Repeat the records. Each line must match exactly.

:::

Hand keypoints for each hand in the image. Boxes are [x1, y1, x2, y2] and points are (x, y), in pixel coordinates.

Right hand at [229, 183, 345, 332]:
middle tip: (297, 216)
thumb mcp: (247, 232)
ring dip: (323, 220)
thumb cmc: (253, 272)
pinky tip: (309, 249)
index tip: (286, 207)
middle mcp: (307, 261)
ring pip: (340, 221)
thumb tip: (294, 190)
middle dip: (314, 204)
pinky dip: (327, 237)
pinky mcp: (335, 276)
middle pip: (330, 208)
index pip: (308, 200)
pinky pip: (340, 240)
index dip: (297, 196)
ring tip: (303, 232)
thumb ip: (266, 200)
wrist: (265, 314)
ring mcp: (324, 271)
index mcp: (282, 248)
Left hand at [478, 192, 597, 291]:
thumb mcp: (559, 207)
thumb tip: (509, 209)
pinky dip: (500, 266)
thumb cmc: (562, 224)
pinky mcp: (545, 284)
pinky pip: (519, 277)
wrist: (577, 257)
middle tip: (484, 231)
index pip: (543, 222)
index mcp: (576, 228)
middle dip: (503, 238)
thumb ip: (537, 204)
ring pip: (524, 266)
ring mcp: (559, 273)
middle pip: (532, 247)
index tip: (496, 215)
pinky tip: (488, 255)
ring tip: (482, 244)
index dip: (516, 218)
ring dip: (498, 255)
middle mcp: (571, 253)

:::

**Answer to the exercise:**
Hand keypoints for each hand in the image. Boxes are [x1, y1, x2, y2] and points are (x, y), in pixel coordinates.

Right hand at [229, 183, 345, 332]:
middle tip: (297, 216)
thumb mcp: (247, 232)
ring dip: (323, 220)
thumb cmc: (253, 272)
pinky tip: (309, 249)
index tip: (286, 207)
middle mcp: (307, 261)
ring pip: (340, 221)
thumb tip: (294, 190)
middle dip: (314, 204)
pinky dip: (327, 237)
pinky mcp: (335, 276)
middle pip: (330, 208)
index pip: (308, 200)
pinky pip: (340, 240)
index dip: (297, 196)
ring tip: (303, 232)
thumb ip: (266, 200)
wrist: (265, 314)
ring mcp: (324, 271)
index mcp: (282, 248)
Left hand at [478, 192, 597, 291]:
thumb mcp: (559, 207)
thumb tip: (509, 209)
pinky dip: (500, 266)
thumb cmc: (562, 224)
pinky mcp: (545, 284)
pinky pip: (519, 277)
wrist: (577, 257)
middle tip: (484, 231)
index pip: (543, 222)
index mcp: (576, 228)
middle dip: (503, 238)
thumb ip: (537, 204)
ring pip: (524, 266)
ring mcp: (559, 273)
middle pip: (532, 247)
index tip: (496, 215)
pinky tip: (488, 255)
ring tip: (482, 244)
index dip: (516, 218)
ring dip: (498, 255)
middle mcp: (571, 253)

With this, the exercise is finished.